Sunday, June 27, 2010

Tuesday, June 22, 2010

An Open (and Overdue) Letter About Batman

To whom it may concern,

My name is Addley C. Fannin, aka Adeline Cappuccino, and I am both a writer and a comic book fan. Specifically, I am a Batman fan, a fan of the entire Batman family of books, storylines, associated characters, spin-offs, movies, cartoon series and pretty much anything else that has ever been even briefly attributed to the character. However, in absorbing so much of this media, an annoying cultural misconception about of the character’s motivation and characterization has been brought to my attention, which is why I am composing this, an open letter to Batman writers, editors and fan boys everywhere. My message is simple:

If you are writing or arguing the character of one Bruce Wayne, or a close Elseworlds equivalent, who has assumed the alternate identity of The Batman for a consistent time period of more than two years; who has adopted and/or fathered between one and five children; and who has inspired and/or mentored a variety of other crime-fighters throughout the city of Gotham and elsewhere with whom he associates on a regular basis; and you continue to write him as neurotically obsessed with memory of his murdered parents, YOU ARE DOING IT WRONG.

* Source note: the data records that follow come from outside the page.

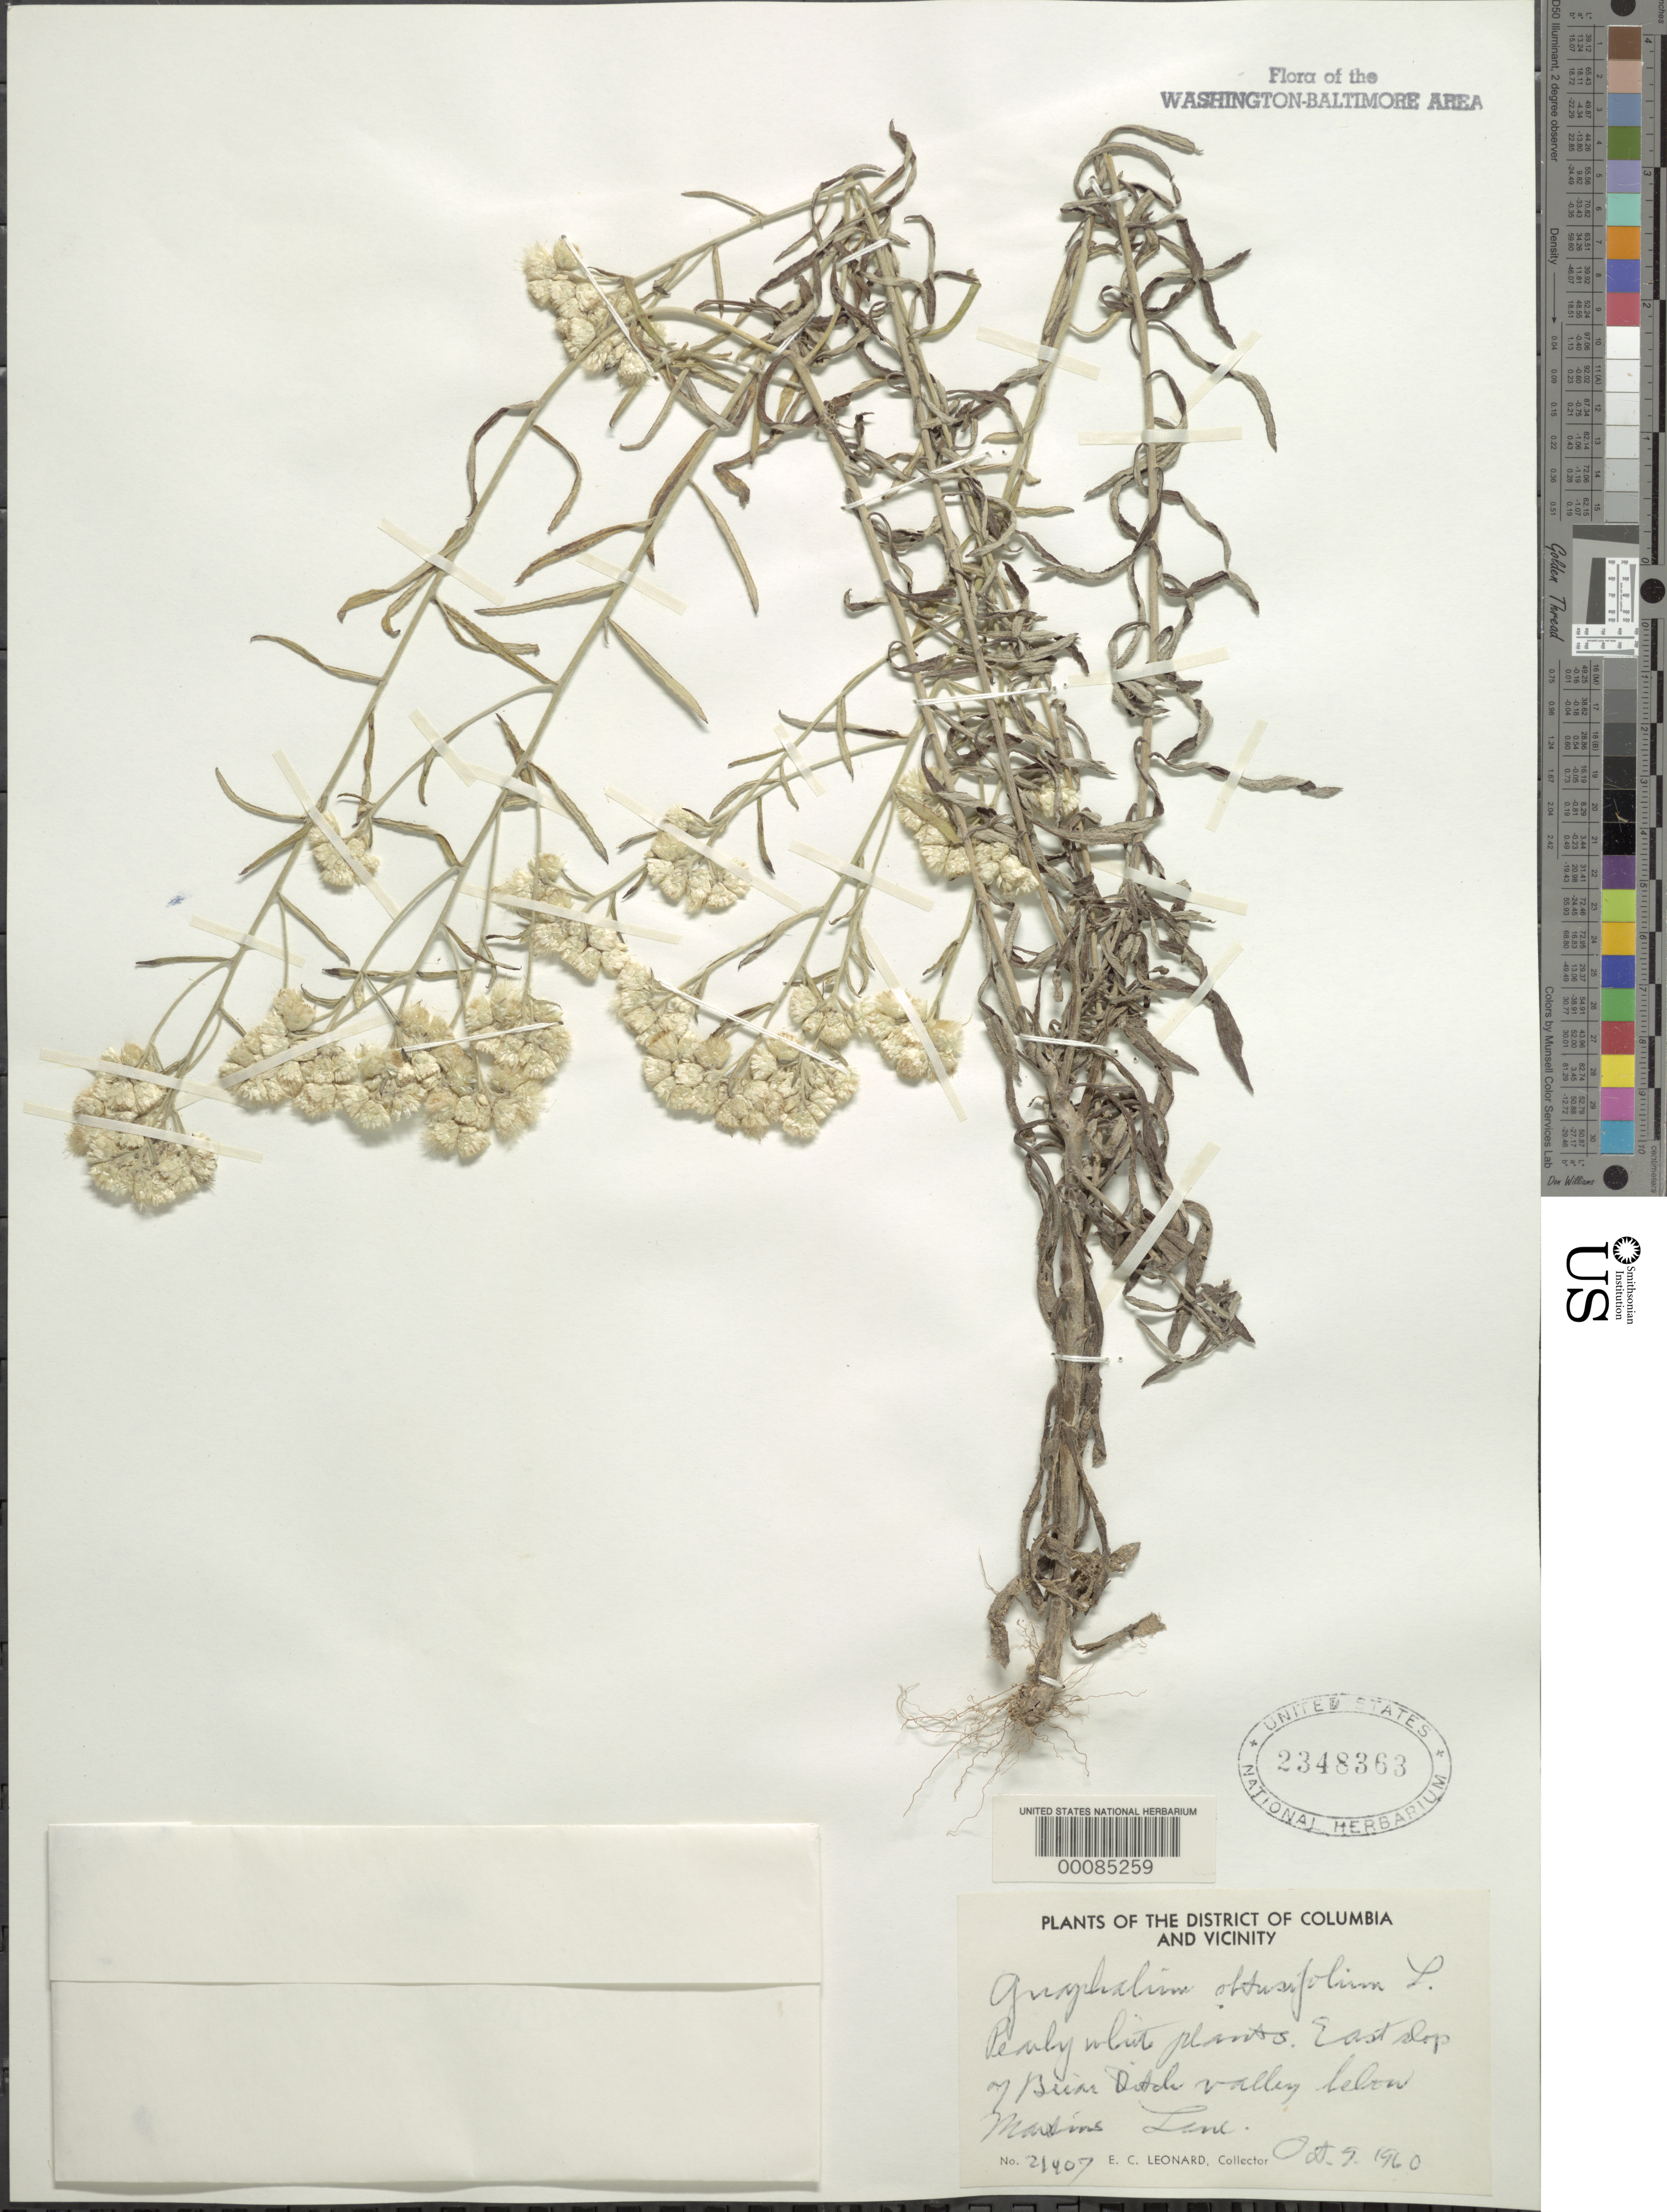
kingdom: Plantae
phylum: Tracheophyta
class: Magnoliopsida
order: Asterales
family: Asteraceae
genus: Pseudognaphalium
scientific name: Pseudognaphalium obtusifolium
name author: (L.) Hilliard & B.L. Burtt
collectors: E. C. Leonard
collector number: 21407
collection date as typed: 09 Oct 1960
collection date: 1960-10-09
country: United States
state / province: Maryland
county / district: Prince George's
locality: Briar Ditch Valley below Martins Lane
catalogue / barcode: US 2348363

YES, the murder of Thomas and Martha Wayne inspired their orphaned son Bruce to travel the world for advanced martial arts, investigative and forensic training, eventually molding himself into the great self-made super detective that the world has ever seen; but it has been shown repeatedly that their memory is not enough to keep him going.

Time and time again, Bruce Wayne has pushed up against the psychological wall, up to and past his breaking point. He reached it after the death of Jason Todd, as seen in the aptly-named collection A Lonely Place of Dying. He reached it in Knightfall, even before Bane shattered his back. He reached it in Cataclysm, when he had to watch his city crumble, and during the aftermath in No Man’s Land. Each time he pushes himself so far off the edge that, if all he had to rely on was the memory of something already dead, he’d never really recover.

When Bruce Wayne breaks, it’s not his dead parents who put him back together, it’s his family, his living family. You know, people like James Gordon, Alfred Pennyworth, Dick Grayson, Selena Kyle, Barbara Gordon, Helena Bertinelli, Tim Drake, Cassandra Cain, Rene Montoya, Stephanie Brown and yes, even Jason, his poorly-done villain-revival be damned. They are his inspiration, his motivation, they represent everything that he strives to protect, from goodness and order to Gotham City itself.

So when you, the writer, have him abandon these people, or place them in danger, or disregard their suffering for the sake of his parents’ “legacy,” I, the reader, call bullshit. And when you, the internet fanboy trying to disprove whatever comment someone is making on Batman as a character, say that he and the rest of the Bat-family are driven only by their daddy issues, I die a little inside.

Bruce Wayne became Batman for the sake of the family he lost; he stays Batman for the sake of the family he has. The same goes for every other member of the Bat-family who took up a cape in the name of a fallen family member. I don’t care how ‘epic’ your story is trying to be, if you screw up that basic tidbit of motivation, you and everything that you write about Batman will be made of fail and suck.

This isn’t rocket science, people. Get with the program.